Citation Numbers: 72 Misc. 2d 305, 339 N.Y.S.2d 72, 1972 N.Y. Misc. LEXIS 1285
Judges: Cohalax
Filed Date: 12/8/1972
Status: Precedential
Modified Date: 10/19/2024
J. Petitioner, Randall, is an employee of the State University at Stony Brook. Pursuant to section 75 of the Civil Service Law, charges were leveled against him. The immediate result was that he was suspended for 30 days, without pay, pending a formal hearing.
Pending the hearing of a motion now before this court, Randall obtained an order to show cause that contained a direction continuing him in his position without suspension.
By this motion he now seeks to be continued without any suspension and also seeks the appointment of an independent hearing officer to be appointed by the court to take testimony on the charges.
On the return day of the order to show cause, the Attorney-General appeared, together with the regional attorney for the university. The former pointed out that chapter 752 of the Laws of 1972, effective May 30, 1972, had not been complied with respecting service upon his office. (Chapter 752 amended subd. [d] of CPLR 2214.) The amendment reads: “An order to show cause against a state body or officers must be served in addition to service upon the defendant or respondent state body or officers upon the attorney general by delivery to an assistant attorney general at an office of the attorney general in the county in which venue of the action is designated or if there is no office of the attorney general in such county, at the office of the attorney general nearest such county ”. (“ must ” underlined by court.)

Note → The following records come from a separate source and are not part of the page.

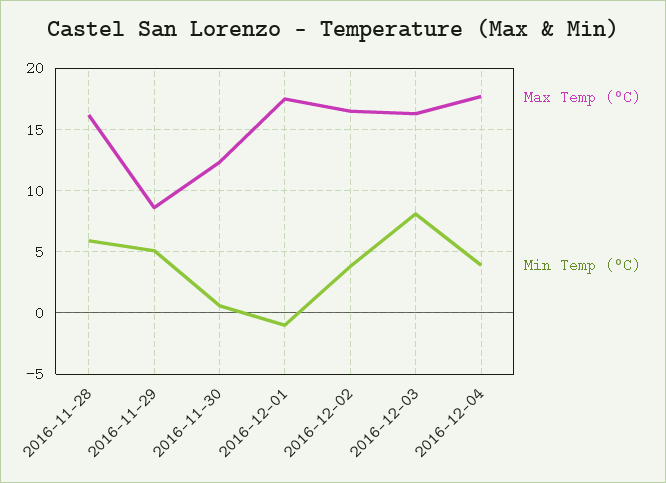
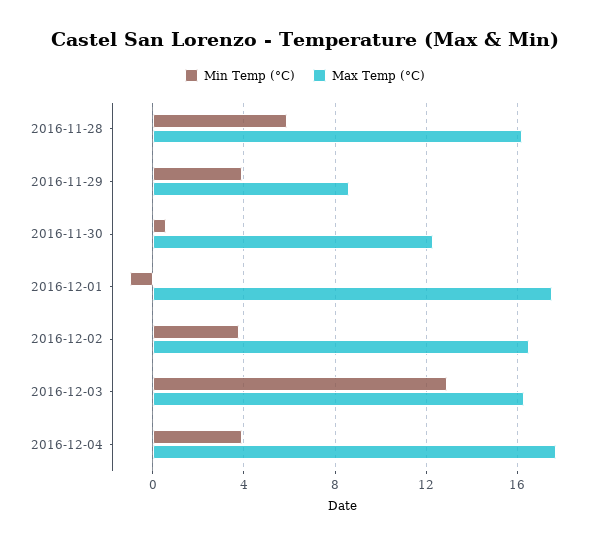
  {
    "Max Temp (°C)": {
      "2016-11-28": 16,
      "2016-11-29": 8.5,
      "2016-11-30": 12.5,
      "2016-12-01": 17.5,
      "2016-12-02": 16.5,
      "2016-12-03": 16.5,
      "2016-12-04": 17.5
    },
    "Min Temp (°C)": {
      "2016-11-28": 6,
-     "2016-11-29": 5,
+     "2016-11-29": 4,
      "2016-11-30": 0.5,
      "2016-12-01": -1,
      "2016-12-02": 4,
-     "2016-12-03": 8,
+     "2016-12-03": 13,
      "2016-12-04": 4
    }
  }

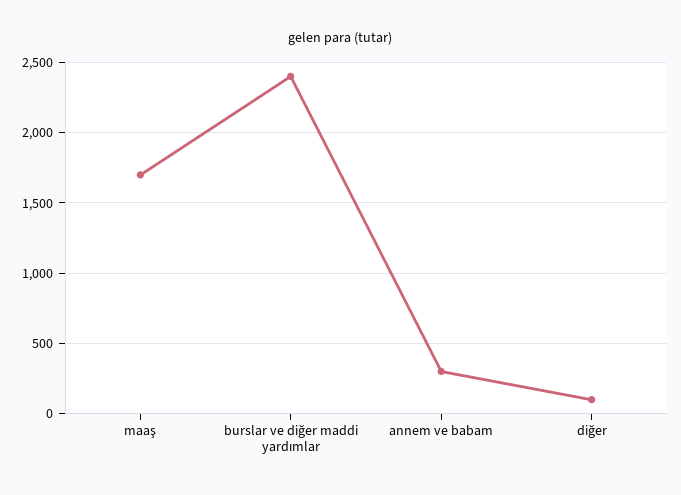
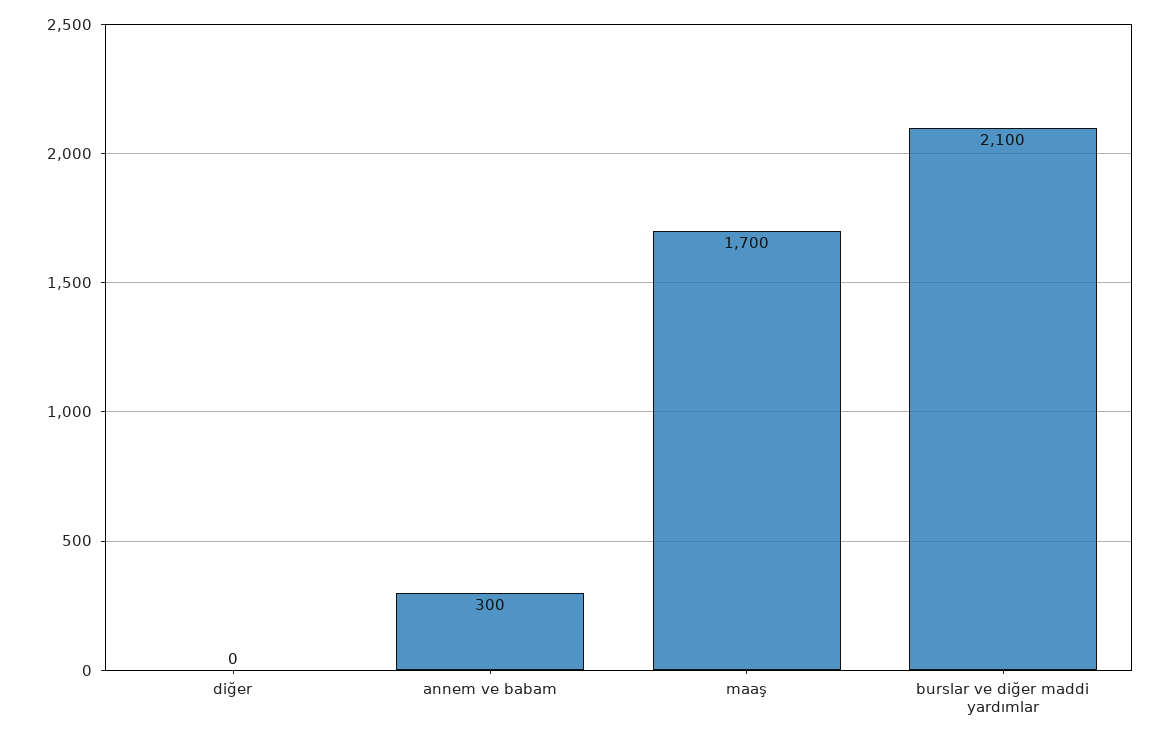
  {
    "maaş": 1700,
-   "burslar ve diğer maddi yardımlar": 2400,
+   "burslar ve diğer maddi yardımlar": 2100,
    "annem ve babam": 300,
-   "diğer": 100
+   "diğer": 0
  }

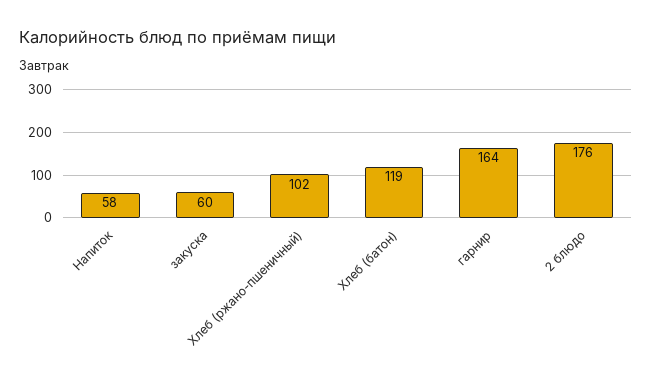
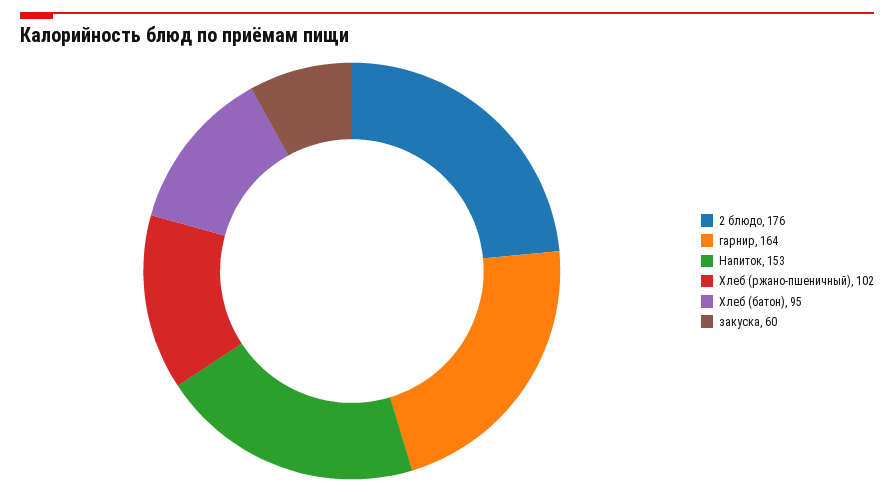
  {
-   "Напиток": 58,
+   "Напиток": 153,
    "закуска": 60,
    "Хлеб (ржано-пшеничный)": 102,
-   "Хлеб (батон)": 119,
+   "Хлеб (батон)": 95,
    "гарнир": 164,
    "2 блюдо": 176
  }

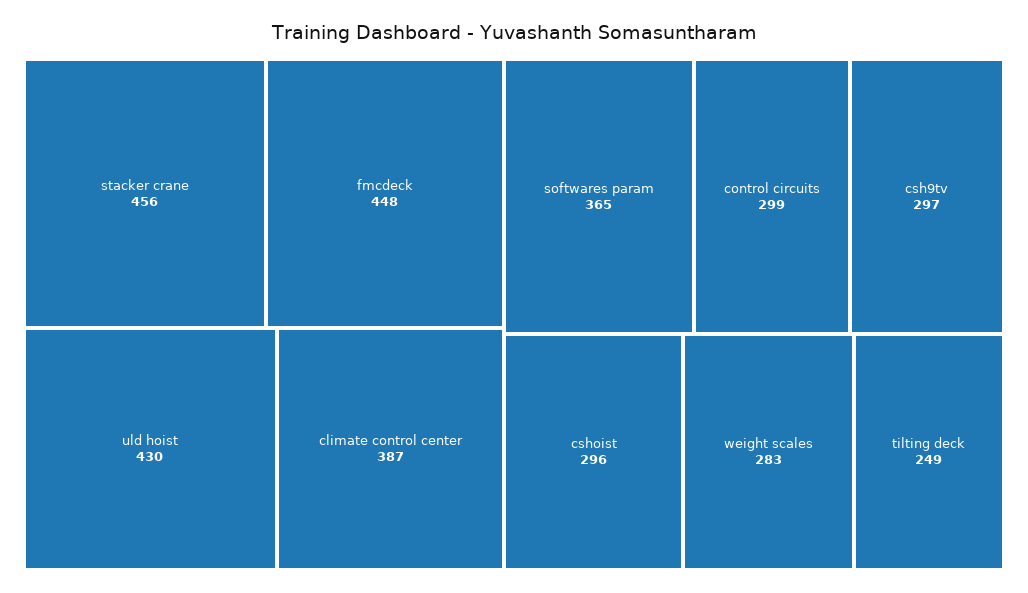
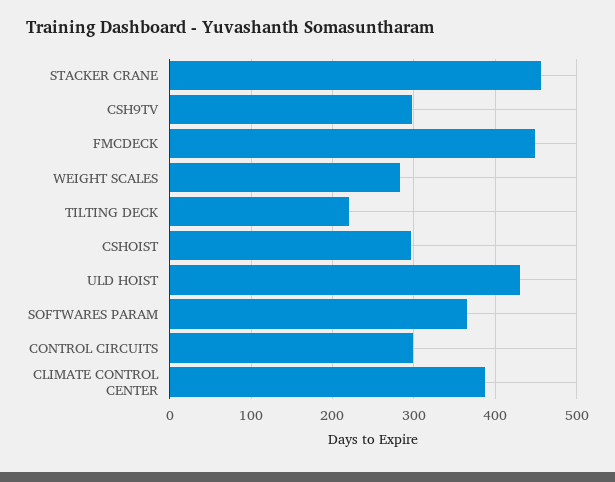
  {
    "stacker crane": 456,
    "fmcdeck": 448,
    "uld hoist": 430,
    "climate control center": 387,
    "softwares param": 365,
    "control circuits": 299,
    "csh9tv": 297,
    "cshoist": 296,
    "weight scales": 283,
-   "tilting deck": 249
+   "tilting deck": 220
  }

The order to show cause is barren of any direction to serve the Attorney-General. Hence, his motion to dismiss the petition is granted, without prejudice, however, to filing and serving a new petition if Randall be so advised.
The word “must” is interpreted as mandatory. With the vast number of article 78 (CPLR) proceedings involving State bodies or officers, the Legislature deemed it only fitting that the Attorney-General should be notified initially of this type of proceeding rather than being “ dragged in by the heels ” after the proceeding is already under way. And as noted in Statutes (McKinneys Cons. Laws of 1ST. Y., Book 1, § 76): “ Where words of a statute [or rule] are free from ambiguity and express plainly, clearly and distinctly the legislative intent, resort may not be had to other means of interpretation ” (“or rule ” supplied by court; see CPLR 102).
Submit order providing, inter alia, that petitioner may have an additional five-day period to serve his answer to the charges directed against him after service of a copy of the order is effected upon 'his attorney, with notice of entry.